Benjamin Franklin once said, “Three can keep a secret if two of them are dead.” Keeping private information private, especially about a job search, can be a tall order.
Getting an interview can be exciting, especially if it goes well. If you’ve wanted to leave your company for some time, the hope that a new job presents can leave you feeling on top of the world. And, the more interviews with one company, the more confident you are that you’ll get the job.
It is tempting to share the secret of the possibility of a new job with friends or with a boss you are close to like a friend. Employees may also choose to let their company know they are looking for a new job, so the company is prepared when they leave or to try to negotiate for a higher salary at the current job.

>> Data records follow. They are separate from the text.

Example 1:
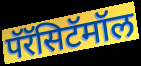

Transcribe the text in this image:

पॅरॅसिटॅमॉल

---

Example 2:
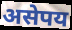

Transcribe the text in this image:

असेपय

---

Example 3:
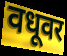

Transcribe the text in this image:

वधूवर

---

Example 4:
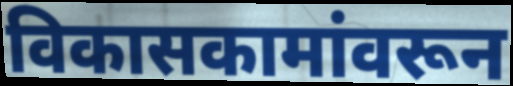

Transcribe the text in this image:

विकासकामांवरून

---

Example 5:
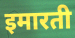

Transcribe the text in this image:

इमारती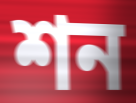
শনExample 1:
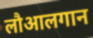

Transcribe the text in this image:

लौआलगान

None of these reasons provide any personal benefit. They give away the power and put the current job at risk.
When it comes to interviewing, nothing is a sure bet. Even if a company has talked to you ten times, the position may be put on hold for budget reasons, the hiring manager may leave, and the process could halt, or any number of other issues could arise. The company might reorganize, and the job may no longer be needed.

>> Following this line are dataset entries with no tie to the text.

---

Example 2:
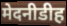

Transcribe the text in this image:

मेदनीडीह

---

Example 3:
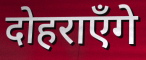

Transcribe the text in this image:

दोहराएँगे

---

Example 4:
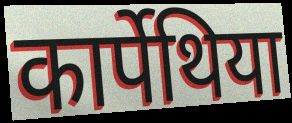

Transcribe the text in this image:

कार्पेथिया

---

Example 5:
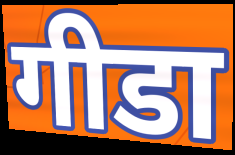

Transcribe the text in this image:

गीडा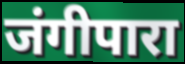
जंगीपारा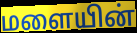
மளையின்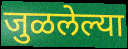
जुळलेल्या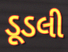
ડૂડલી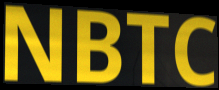
NBTC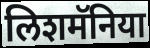
लिशमॅनिया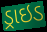
ડ્રાઇડ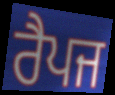
ਰੈਪਜ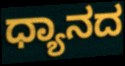
ಧ್ಯಾನದ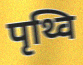
पृथ्विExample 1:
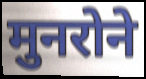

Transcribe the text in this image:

मुनरोने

Until the offer is in writing and in your hands, there is no offer. It could take as long as a year or more to find a job. In the meantime, there are still bills to pay and a family to feed. Why put that in jeopardy?
Often, a boss you perceived to be your friend feels obligated to let their boss know you have disclosed the information about your job search. Even if they like you, your search may be perceived as disloyal to the company. In the worst-case scenario, you may be fired and asked to leave immediately.
Keep this in mind when it comes to asking for more money - if you don’t have a written job offer, the company has no incentive to offer a raise. An interview is not a substantial reason to offer more money.
If you tell colleagues about your search, don’t be surprised when the news gets around. People love to find something, or someone, to talk about. The last thing anyone wants is for word to get back to the boss before they’ve found a job.
As exciting as sharing information about a job search is, it’s unwise to do so. It could backfire and end up in disappointment on multiple levels that can be difficult to repair. When it comes to job searching, there’s no better alternative than to keep it a secret.